Tarefa escrita 1: No excerto sobre as obras no imóvel da Moita, qual é o valor do orçamento que a Ré apresentou em 13 de outubro de 2017?
Tarefa escrita 2: Continue o excerto sobre as obras no imóvel da Moita a partir da última frase apresentada.

Texto citado:
----

2.2. Em 17 de agosto de 2017, os Autores contactaram a Ré no sentido de serem realizadas obras no seu imóvel, sito na Estrada …,Moita [alínea b) dos factos assentes].
2.3. Em 13 de outubro de 2017 a Ré apresentou o orçamento, no valor de 41.200,00 €, onde se encontram descritas as seguintes tarefas:
- Remoção e transporte a vazadouro da estrutura do telhado e cobertura;
- Remoção do sistema solar da cobertura;
- Montagem de andaimes;
- Aumento da cércea dos alçados em betão e alvenaria de tijolo;
- Execução de estrutura do telhado em aço galvanizado, com subcobertura em chapa isotérmica tipo sandwich e posterior cobertura em telha Lusa;
- Acabamento e pintura da intervenção dos alçados;
- Reinstalação do painel solar na nova cobertura;
- Remoção de andaimes;
- Revestimento do teto do sótão em gesso cartonado “Pladur”, incluindo isolamento com manta de lã de rocha;
- Acabamento das novas paredes perimetrais;
- Construção de uma nova casa de banho equipada;
- Abertura de vão para acesso ao piso superior;
Inclui todos os materiais, mão-de-obra e outras despesas inerentes à execução dos trabalhos.

----

Material extraído:
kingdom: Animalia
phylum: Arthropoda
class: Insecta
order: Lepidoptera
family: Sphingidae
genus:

----

Resposta à tarefa 1: 41.200,00 €.

Resposta à tarefa 2:
Para a execução das tarefas supra discriminadas foi apresentado o valor de 41.200,00 € (quarenta e dois mil e duzentos euros). [alínea c) dos factos assentes]
2.4. Na mesma data, foi apresentado [também pela Ré] outro orçamento, no valor de 16.300,00 € (dezasseis mil e trezentos euros) para a execução das seguintes tarefas, a saber:
- Demolição e remoção a vazadouro do anexo existente de apoio ao jardim;
- Execução de fundações e laje de pavimento em betão armado;
- Construção de edifício apoio de jardim com 40 m2 em aço galvanizado, com todos os elementos que a tornam habitável, incluindo instalação sanitária;
- Inclui todos os materiais, mão-de-obra e outras despesas inerentes à execução dos trabalhos [alínea d) dos factos assentes].
2.5. Os trabalhos iniciaram-se em 14 de novembro de 2017 [alínea e) dos factos assentes]
2.6. Os Autores liquidaram a quantia de 50.000,00 (cinquenta mil euros), em cinco tranches, por transferências bancárias efetuadas nas seguintes datas:
i. 07 de dezembro de 2017 - 10.000,00;
ii. 26 de janeiro de 2018 - 10.000,00;
iii. 20 de fevereiro de 2018 - 10.000,00;
iv. 23 de março de 2018 - 10.000,00;
v. 28 de março de 2018 - 10.000,00 [alínea e) dos factos assentes] Obs.: existem duas alíneas e).
2.10. As importâncias descritas no ponto 2.6. foram pagas pelos Autores através de transferências bancárias efetuadas pelos Autores para o NIB fornecido por António … (1. dos temas da prova).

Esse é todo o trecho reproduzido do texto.